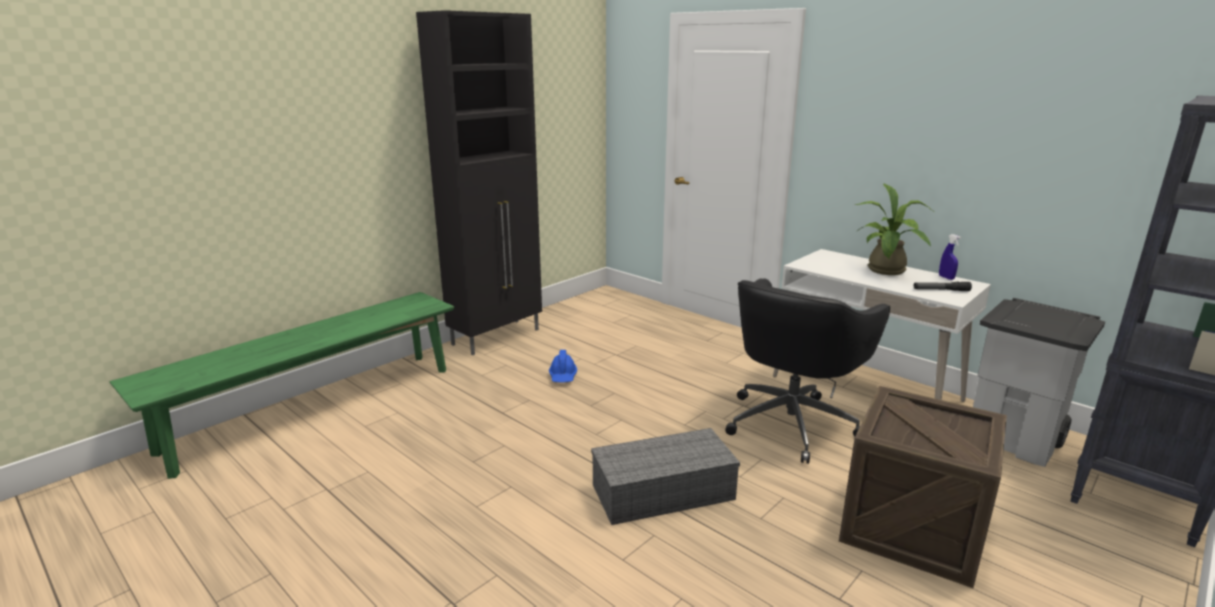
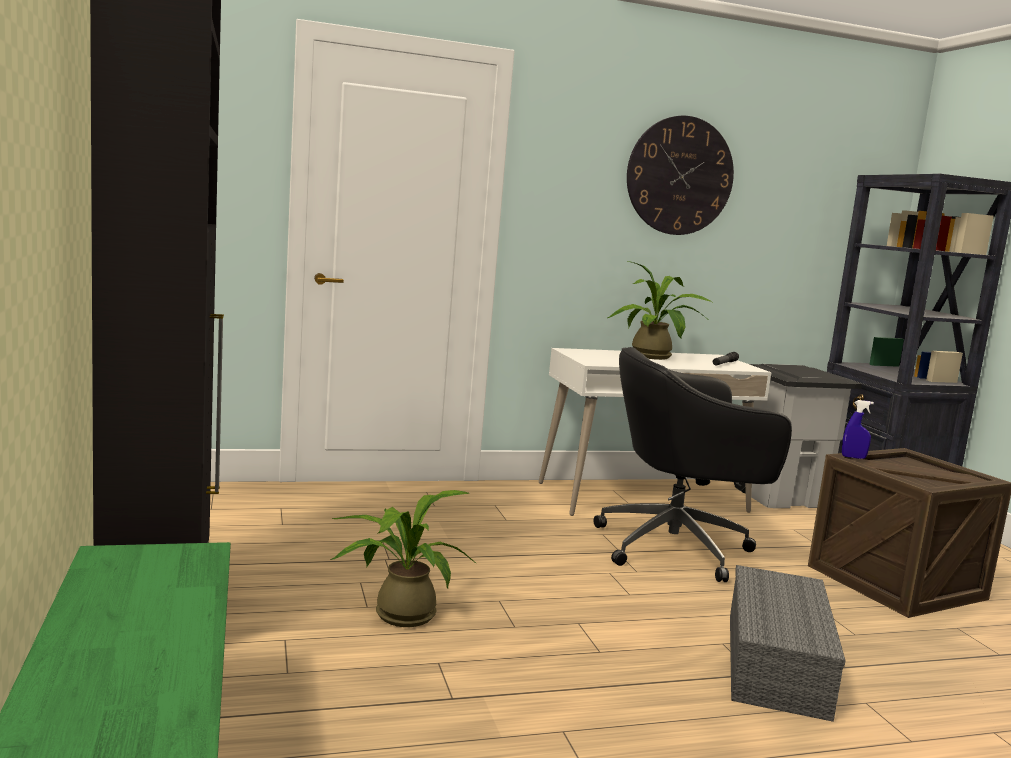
camera: 60 degrees left, 10 degrees down
(563, 376) = (398, 613): blue hard hat -> potted plant
(792, 422) = (677, 548): black office chair -> black office chair turned 105 degrees clockwise
(946, 277) = (693, 355): blue spray bottle -> blue spray bottle (853, 457)
(957, 103) = (680, 176): none -> wall clock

=-=-=

**DIRECTIONS**
An answer consisting of the number alone is required: how many lines in the entries hold the string "degrees"?

**EXERCISE RESULT**
2